Wood Mackenzie has stated that the recently announced 100-day action plan between China and the US has the potential to alter the global LNG trade, opening the door of the world’s largest LNG growth market to the world’s fastest growing LNG supplier.

The US Commerce Department said that the action plan falls under the framework of the US-China Comprehensive Economic Dialogue, and allows Chinese companies to negotiate long-term contracts to source LNG from US suppliers.

Massimo Di-Odoardo, Head of Global Gas and LNG research at Wood Mackenzie, said: “The wider agreement represents a win for both sides. It allows President Trump to deliver on his pledge of redressing global trade imbalances and China to show its commitment to becoming an equal trade partner.

“Until now Chinese buyers have not bought long-term LNG supply from the US directly. This ensures US LNG entering the Chinese market will be politically palatable.”

“The agreement connects the US, the fastest growing LNG supplier, with China, the largest LNG growth market. By 2030, we expect Chinese LNG demand to reach 75 million tpy, triple 2016 imports. This is equivalent to US$26 billion a year at today’s prices (US$7/million Btu), and the US is keen for a slice of the pie.”

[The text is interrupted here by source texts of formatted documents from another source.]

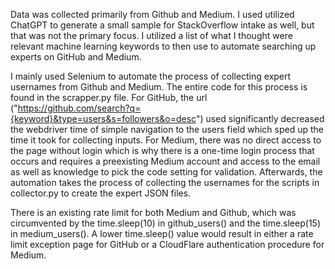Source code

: Data was collected primarily from Github and Medium. I used utilized ChatGPT to generate a small sample for StackOverflow intake as well, but that was not the primary focus. I utilized a list of what I thought were relevant machine learning keywords to then use to automate searching up experts on GitHub and Medium. 

I mainly used Selenium to automate the process of collecting expert usernames from Github and Medium. The entire code for this process is found in the scrapper.py file. For GitHub, the url ("https://github.com/search?q={keyword}&type=users&s=followers&o=desc") used significantly decreased the webdriver time of simple navigation to the users field which sped up the time it took for collecting inputs. For Medium, there was no direct access to the page without login which is why there is a one-time login process that occurs and requires a preexisting Medium account and access to the email as well as knowledge to pick the code setting for validation. Afterwards, the automation takes the process of collecting the usernames for the scripts in collector.py to create the expert JSON files.

There is an existing rate limit for both Medium and Github, which was circumvented by the time.sleep(10) in github_users() and the time.sleep(15) in medium_users(). A lower time.sleep() value would result in either a rate limit exception page for GitHub or a CloudFlare authentication procedure for Medium.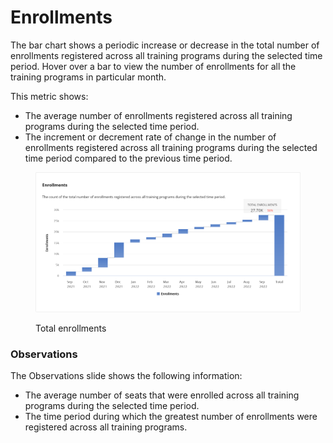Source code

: # Enrollments

The bar chart shows a periodic increase or decrease in the total number of enrollments registered across all training programs during the selected time period. Hover over a bar to view the number of enrollments for all the training programs in particular month.

This metric shows:

* The average number of enrollments registered across all training programs during the selected time period.
* The increment or decrement rate of change in the number of enrollments registered across all training programs during the selected time period compared to the previous time period.

<figure><img src="../../../../.gitbook/assets/Enrollments.png" alt="number of enrollments in the specified time"><figcaption><p>Total enrollments </p></figcaption></figure>

### Observations

The Observations slide shows the following information:

* The average number of seats that were enrolled across all training programs during the selected time period.
* The time period during which the greatest number of enrollments were registered across all training programs.

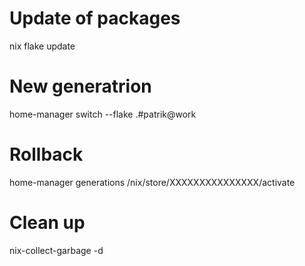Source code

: # Update of packages
nix flake update

# New generatrion
home-manager switch --flake .#patrik@work

# Rollback 
home-manager generations
/nix/store/XXXXXXXXXXXXXXX/activate

# Clean up
nix-collect-garbage -d



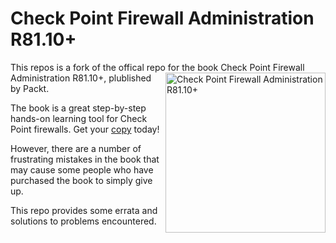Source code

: # Check Point Firewall Administration R81.10+

This repos is a fork of the offical repo for the book <a href="https://www.packtpub.com/product/implementing-check-point-firewall-solutions/9781801072717"><img src="https://static.packt-cdn.com/products/9781801072717/cover/smaller" alt="Check Point Firewall Administration R81.10+" height="256px" align="right"></a>Check Point Firewall Administration R81.10+, plublished by Packt.

The book is a great step-by-step hands-on learning tool for Check Point firewalls. Get your [copy](https://www.amazon.com/dp/180107271X) today!

However, there are a number of frustrating mistakes in the book that may cause some people who have purchased the book to simply give up.

This repo provides some errata and solutions to problems encountered.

Di-Odoardo added that US LNG has already been exported to China, and in March 2017 accounted for 7% of total LNG imports. China’s total LNG demand in 2016 was 26 million t.

He said: “In the longer term, the deal paves the way for a second wave of investment in US LNG. Developers will now be able to target Chinese buyers directly, potentially supporting project financing. It could also support direct Chinese investment into liquefaction and upstream developments on US soil.”

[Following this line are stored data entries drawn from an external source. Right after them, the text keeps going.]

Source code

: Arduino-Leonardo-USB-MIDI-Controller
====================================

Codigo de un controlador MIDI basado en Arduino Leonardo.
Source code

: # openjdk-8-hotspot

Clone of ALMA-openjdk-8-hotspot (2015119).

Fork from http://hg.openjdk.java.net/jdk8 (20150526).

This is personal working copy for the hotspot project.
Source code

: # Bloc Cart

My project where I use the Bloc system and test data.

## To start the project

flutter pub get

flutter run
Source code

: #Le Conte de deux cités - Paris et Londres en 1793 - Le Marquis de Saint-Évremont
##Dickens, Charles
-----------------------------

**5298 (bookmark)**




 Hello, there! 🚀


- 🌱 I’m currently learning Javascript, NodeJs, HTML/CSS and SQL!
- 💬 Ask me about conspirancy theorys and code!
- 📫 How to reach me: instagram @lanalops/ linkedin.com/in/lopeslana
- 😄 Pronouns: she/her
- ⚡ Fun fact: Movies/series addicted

He noted that the agreement confirms the Trump Administration’s commitment to increasing LNG exports. However, it also increases pressure on competing suppliers, such as new LNG projects in Australia, Canada and East Africa, as well as pipelines and LNG projects in Russia. It also undermines the niche that portfolio players, including Shell, Total and BP, have found in acting as a middleman between Chinese imports and US LNG exports.

Di-Odoardo concluded: “But ultimately, whether Chinese buyers line up for a second wave of US LNG will depend on its competitiveness versus other global alternatives and Chinese buyer appetite for exposure to US gas prices.”